Here’s the thing about American television abroad: The more popular a show was in its original run, the more expensive syndication becomes in another country. But at the same time, there’s no point in paying for a show nobody watched. A series still needs to have decent success to be considered worth the expense.

And so international syndication deals are often struck for off-network shows, which are significantly cheaper to license than shows currently on air, and for the most part, have a proven popularity factor. A lot of the shows I watched during my childhood summers ended up being ones that had been off the air for years, like Alf, Married with Children, and Just Shoot Me.

Wanda and Vision suddenly go from black and white to color in WandaVision Photo: Disney Plus

Admittedly, I only really started paying attention to shows that weren’t cartoons when I was a bit older, around the late 2000s. (Yes, I’m young). In that particular time period, it meant I watched a lot of ’80s and ’90s shows.

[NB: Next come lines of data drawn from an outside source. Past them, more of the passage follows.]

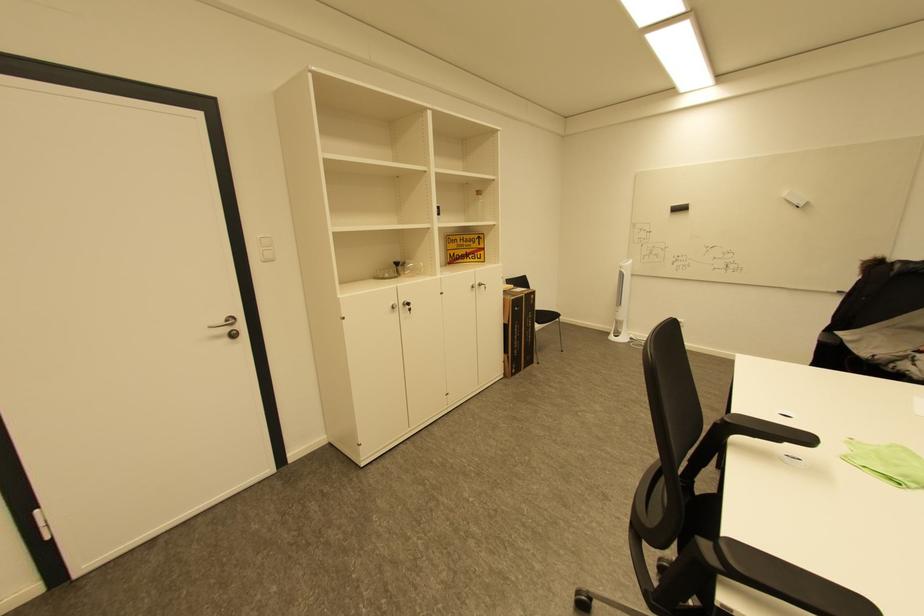
The location [399,270] corresponds to which object?

This point indicates the clear glass bottle.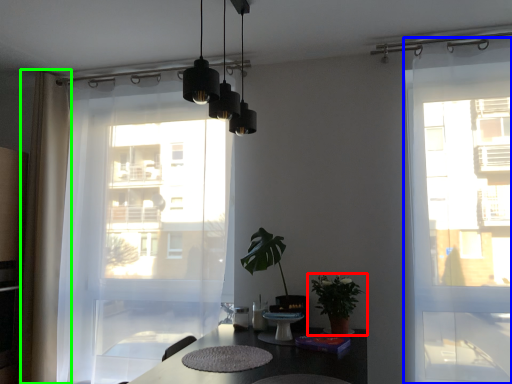
Question: Considering the real-world distances, which object is farthest from houseplant (highlighted by a red box)? door (highlighted by a blue box) or curtain (highlighted by a green box)?

Choices:
 (A) door
 (B) curtain

Answer: (B)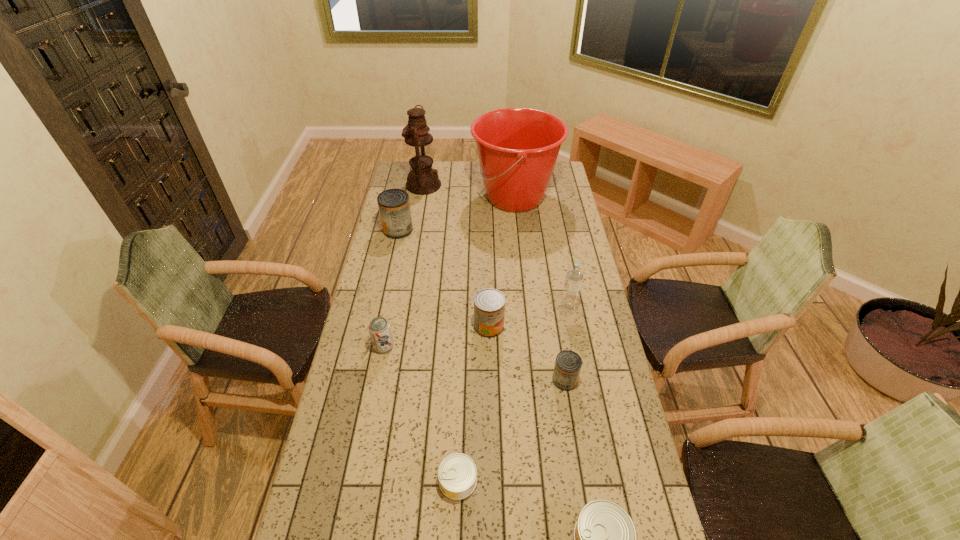
The width and height of the screenshot is (960, 540). Find the location of `the eighth farthest object`. the eighth farthest object is located at coordinates (457, 473).

The width and height of the screenshot is (960, 540). Find the location of `the smaller silver can`. the smaller silver can is located at coordinates (457, 473).

At what (x,y) coordinates should I click in order to perform the action: click on vacant space located 0.240m on the front of the oil lamp. Please return your answer as a coordinate pair (x, y). The width and height of the screenshot is (960, 540). Looking at the image, I should click on (417, 227).

You are a GUI agent. You are given a task and a screenshot of the screen. Output one action in this format:
    pyautogui.click(x=<x>, y=<y>)
    Task: Click on the free region located 0.210m with the handle attached to the rim of the bucket
    The image size is (960, 540).
    Given the screenshot: What is the action you would take?
    pyautogui.click(x=430, y=198)

At what (x,y) coordinates should I click in order to perform the action: click on vacant space located with the handle attached to the rim of the bucket. Please return your answer as a coordinate pair (x, y). This screenshot has width=960, height=540. Looking at the image, I should click on (432, 198).

The width and height of the screenshot is (960, 540). What are the coordinates of `vacant space located with the handle attached to the rim of the bucket` in the screenshot? It's located at (393, 198).

You are a GUI agent. You are given a task and a screenshot of the screen. Output one action in this format:
    pyautogui.click(x=<x>, y=<y>)
    Task: Click on the free space located 0.190m on the left of the third tallest object
    The image size is (960, 540).
    Given the screenshot: What is the action you would take?
    pyautogui.click(x=511, y=309)

In order to click on blank space located 0.170m on the right of the farthest red can in this screenshot , I will do `click(449, 230)`.

Where is `vacant space located 0.290m on the left of the second farthest can`? The image size is (960, 540). vacant space located 0.290m on the left of the second farthest can is located at coordinates (396, 326).

Identify the location of vacant region located 0.400m on the back of the beer can. (399, 264).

Of course, nowadays, with Netflix and streaming and the internet (not to mention piracy) there isn’t as staggered a delay in consuming new media. Globalization is rapidly expanding across the world in 2020, but Wanda Maximoff didn’t grow up in the days of Disney Plus and easy internet access. We now formally know she was born in 1989, which means it’s very likely that she spent her childhood and adolescence watching the eras of American sitcoms we’ve seen so far in WandaVision.

This might not be intentional on behalf of the writers — after all, it’s equally as likely that Wanda camped out in Avengers Tower and watched Full House on Hulu. But as someone who specifically learned most of her American television cultural canon from being overseas in Eastern Europe, it resonates specifically to my own experiences. WandaVision is full of homages to older sitcoms, references and Easter Eggs to Marvel comics and movies, and maybe, in this case, a little brilliant nod to a specific real world occurrence.